Example 4: Expression of HRG Enhances oHSV Antitumor Efficacy in A673 Tumor Model

[0187] To explore if expression of HRG enhances oHSV virotherapy in A673 Ewing's tumors, A673 cells were implanted into nude mice and treated establish tumor (200 mm.sup.3) with 1734.5-GFP (HSV), 1734.5-SecAhHRG (HSV-HRG) or PBS followed by tumor measurement twice weekly. Tumor-bearing mice treated with 1734.5-SecAhHRG (HSV-HRG) delayed tumor growth and prolonged survival compared to those received PBS or 1734.5-GFP (HSV) treatment (FIGS. 10A-10C).

Example 5: Mut3ICP6-SecAhHRG Further Enhances hHRG Secretion In Vitro and In Vivo

[0188] To be able to target tumors that are less sensitive to oHSV infection, a hHRG-expressing oHSV (Mut3ICP6-SecAhHRG) was created. hHRG protein expression was confirmed from this new construct using western blot analysis (FIG. 11A). Similarly, hHRG secretion was confirmed by ELISA, finding that Mut3ICP6-SecAhHRG infection further enhanced hHRG secretion in vitro and in vivo (FIGS. 11B and 11C).

[0189] Applicant used viability assays to examine if arming the Mut3ICP6 virus with hHRG changed its tumor killing activity. Mut3ICP6-SecAhHRG virus did not change its tumor killing activity. Both Mut3ICP6-SecAhHRG and Mut3ICP6-GFP viruses displayed similar cell killing activity in M3-9-M tumor cell line (FIG. 12).

Equivalents

[0190] Thus, it should be understood that although the present disclosure has been specifically disclosed by preferred embodiments and optional features, modification, improvement and variation of the disclosure embodied therein herein disclosed can be resorted to by those skilled in the art, and that such modifications, improvements and variations are considered to be within the scope of this disclosure. The materials, methods, and examples provided here are representative of preferred embodiments, are exemplary, and are not intended as limitations on the scope of the disclosure.

[0191] The disclosure has been described broadly and generically herein. Each of the narrower species and subgeneric groupings falling within the generic disclosure also form part of the disclosure. This includes the generic description of the disclosure with a proviso or negative limitation removing any subject matter from the genus, regardless of whether or not the excised material is specifically recited herein.
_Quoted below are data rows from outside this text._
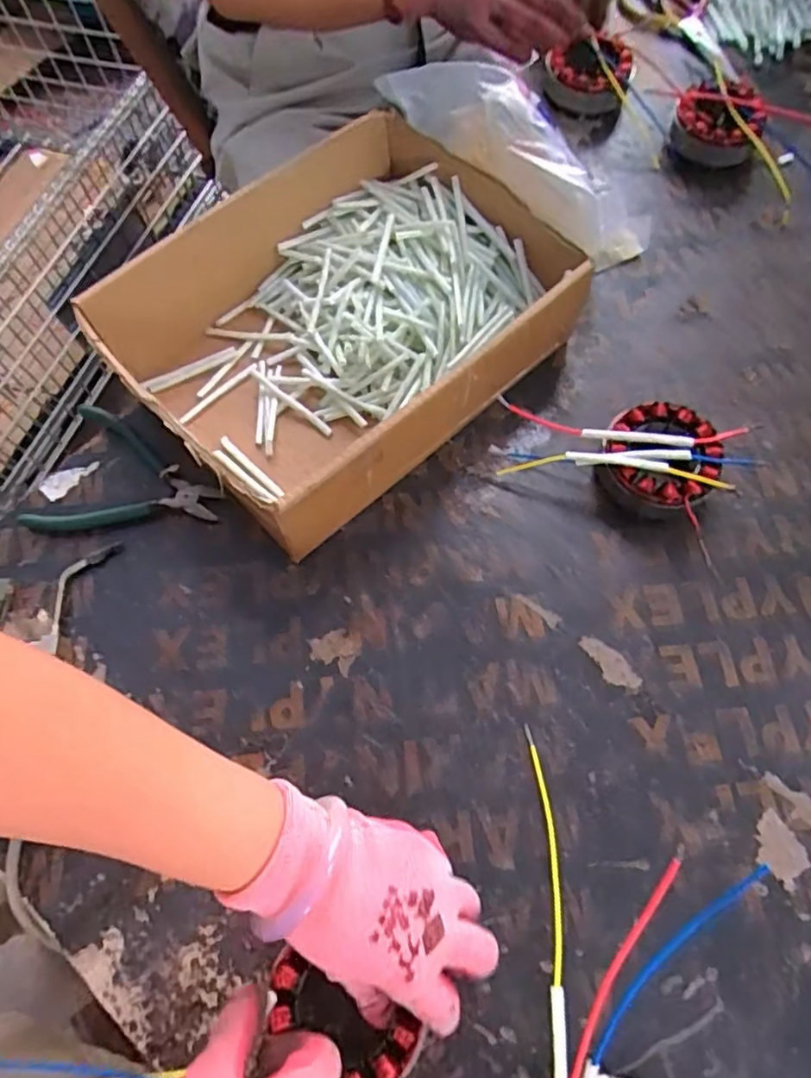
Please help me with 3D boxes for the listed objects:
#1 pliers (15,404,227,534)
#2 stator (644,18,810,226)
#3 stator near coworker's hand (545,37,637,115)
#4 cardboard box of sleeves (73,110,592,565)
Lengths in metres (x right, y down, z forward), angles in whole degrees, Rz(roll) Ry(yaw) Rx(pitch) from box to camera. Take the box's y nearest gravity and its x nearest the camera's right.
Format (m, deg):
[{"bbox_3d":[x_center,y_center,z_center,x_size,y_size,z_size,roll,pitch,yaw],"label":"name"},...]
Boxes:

[0192] In addition, where features or aspects of the disclosure are described in terms of Markush groups, those skilled in the art will recognize that the disclosure is also thereby described in terms of any individual member or subgroup of members of the Markush group.

[0193] All publications, patent applications, patents, and other references mentioned herein are expressly incorporated by reference in their entirety, to the same extent as if each were incorporated by reference individually. Several references are identified by an Arabic number, and the full bibliographic citation or these references are provided below. In case of conflict, the present specification, including definitions, will control.